Step 2. For each query, identify three things. (a) Which rows are returned — the result shape. (b) What value identifies the access point — the filter key. (c) What the sort order is — which column drives the ordering of the result set. "Show user X's conversations, most recent first" has: result shape = conversation records for that user; filter key = user_id; sort = last_activity DESC.

Step 3. Design one table whose primary key matches that query's access pattern exactly. The partition key is the filter key from step 2(b). The clustering keys are the sort column from step 2(c), followed by whatever tie-breaker columns make the primary key unique. Every non-key attribute the query returns becomes a regular column in that same table. One query, one table, one primary key.

Step 4. Accept that the same data appears in multiple tables. If user.email appears in the output of three queries, it lives in three tables — not because of a bug, because denormalisation is the design. If you find yourself considering a "canonical" table that the others reference by foreign key, stop. There are no foreign keys in Cassandra, and there are no joins.

#### [DATA SUPPLIED]
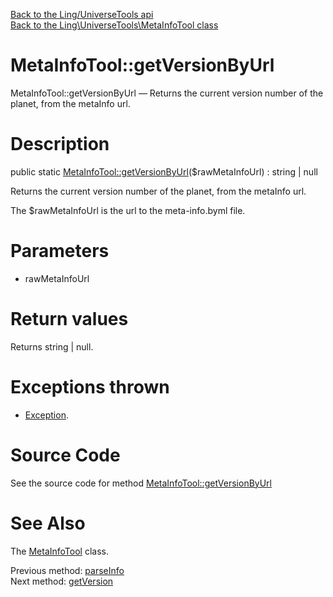 [Back to the Ling/UniverseTools api](https://github.com/lingtalfi/UniverseTools/blob/master/doc/api/Ling/UniverseTools.md)<br>
[Back to the Ling\UniverseTools\MetaInfoTool class](https://github.com/lingtalfi/UniverseTools/blob/master/doc/api/Ling/UniverseTools/MetaInfoTool.md)


MetaInfoTool::getVersionByUrl
================



MetaInfoTool::getVersionByUrl — Returns the current version number of the planet, from the metaInfo url.




Description
================


public static [MetaInfoTool::getVersionByUrl](https://github.com/lingtalfi/UniverseTools/blob/master/doc/api/Ling/UniverseTools/MetaInfoTool/getVersionByUrl.md)($rawMetaInfoUrl) : string | null




Returns the current version number of the planet, from the metaInfo url.

The $rawMetaInfoUrl is the url to the meta-info.byml file.




Parameters
================


- rawMetaInfoUrl

    


Return values
================

Returns string | null.


Exceptions thrown
================

- [Exception](http://php.net/manual/en/class.exception.php).&nbsp;







Source Code
===========
See the source code for method [MetaInfoTool::getVersionByUrl](https://github.com/lingtalfi/UniverseTools/blob/master/MetaInfoTool.php#L56-L64)


See Also
================

The [MetaInfoTool](https://github.com/lingtalfi/UniverseTools/blob/master/doc/api/Ling/UniverseTools/MetaInfoTool.md) class.

Previous method: [parseInfo](https://github.com/lingtalfi/UniverseTools/blob/master/doc/api/Ling/UniverseTools/MetaInfoTool/parseInfo.md)<br>Next method: [getVersion](https://github.com/lingtalfi/UniverseTools/blob/master/doc/api/Ling/UniverseTools/MetaInfoTool/getVersion.md)<br>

#### [WHAT YOU WILL DO]
- A) For each statement, say whether it agrees with the text on Cassandra data modeling. Answer yes or no and quote the words from the text that decide it.
(i) The partition key of a table is the sort column from step 2(c).
(ii) Having the same data in several tables is treated as a bug.
(iii) Cassandra offers neither foreign keys nor joins.
- B) Answer these questions from the text on Cassandra data modeling:
(i) What is the sort for the example query "Show user X's conversations, most recent first"?
(ii) Which columns follow the sort column in the clustering keys?
(iii) What becomes of every non-key attribute that a query returns?
- C) Transcribe the part of the text on Cassandra data modeling that opens with the words containing "Step 4. Accept" and closes with "are no joins.".

#### [RESPONSES PER TASK]
- A)
(i) No: "The partition key is the filter key from step 2(b)."
(ii) No: "not because of a bug, because denormalisation is the design."
(iii) Yes: "There are no foreign keys in Cassandra, and there are no joins."

- B)
(i) last_activity DESC
(ii) Whatever tie-breaker columns make the primary key unique.
(iii) It becomes a regular column in that same table.

- C)
Step 4. Accept that the same data appears in multiple tables. If user.email appears in the output of three queries, it lives in three tables — not because of a bug, because denormalisation is the design. If you find yourself considering a "canonical" table that the others reference by foreign key, stop. There are no foreign keys in Cassandra, and there are no joins.